A few of my friends have worked in corporate jobs their entire lives, while others have always had their own businesses. If you’ve only worked in the corporate world but will start working from home soon, the whole process can be overwhelming, scary and challenging.
Before you psych yourself out of working from home, there are a few simple steps you can take to make sure your new workspace is somewhere you want to go to every day, even if your commute is only 10 seconds long.
Find the right place for your office.
Your home office shouldn’t be in the main flow of traffic, but not isolated. Make sure the space has enough room for a desk or other work surface, and a place to store files and supplies. If you’re not convinced that you’ve picked the right room for a home office, try out the space for 30 days. If after that time you like where you’re working, set up your home office permanently.
Invest in quality equipment.
Before you buy a desktop computer, consider a laptop instead. You’ll be able to work anywhere within your home and if you need a break from your home office, you can take your laptop to a coffee shop or to meetings. One of the best parts of a laptop is that they don’t take up much space and you don’t have to make room for a CPU.
Save space within your home office.
Instead of buying separate equipment for your home office, buy an “all in one” that prints, copies, scans and faxes documents. Not only will you save space, you’ll save money. Another space-saving trick is to think vertically and add shelves to your home office (either freestanding or attached to your walls).
Decide whether you need a separate business line.
Kids don’t make good receptionists, so making your home phone do double duty as a business line is a bad idea. A better option is to install a separate line or use your cell phone as your business line.
Have reliable tech support available.
When you leave the corporate world behind, you can say goodbye to tech support that’s only minutes away. While you may not have an on-staff IT department, you can hire outside services to help. Geek Squad is a good place to start.
Set up a support system.
Family and friends may be helpful when you first start working from home, but they have lives too. Instead of relying on them for emotional and business support, find other professionals in your area through LinkedIn and trade associations. You can even send tweets to find other business owners who want to connect.
Set a schedule every day.
The beauty of working from home is that you don’t have to punch a time clock. That means you can sleep in, wait to take a shower until the afternoon (if at all) and work on projects late into the night.

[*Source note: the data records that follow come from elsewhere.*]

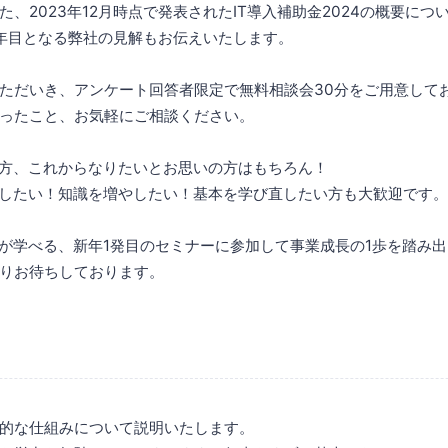
、2023年12月時点で発表されたIT導入補助金2024の概要につ
年目となる弊社の見解もお伝えいたします。
ただいき、アンケート回答者限定で無料相談会30分をご用意して
ったこと、お気軽にご相談ください。
の方、これからなりたいとお思いの方はもちろん！
用したい！知識を増やしたい！基本を学び直したい方も大歓迎です。
本が学べる、新年1発目のセミナーに参加して事業成長の1歩を踏み
りお待ちしております。
的な仕組みについて説明いたします。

It also means that you have to motivate yourself to go to work every day. Set a specific time for when you want to be at your desk. Your schedule may vary because of appointments, but stick to your schedule as much as possible.
Moving from a corporate office to a home office is challenging but not impossible. When you keep in mind the benefits of flexible work hours, a comfortable office and a short commute down the hall instead of across town, you can make the transition an easy one.
What was your biggest challenge when you transitioned from a corporate office to a home office?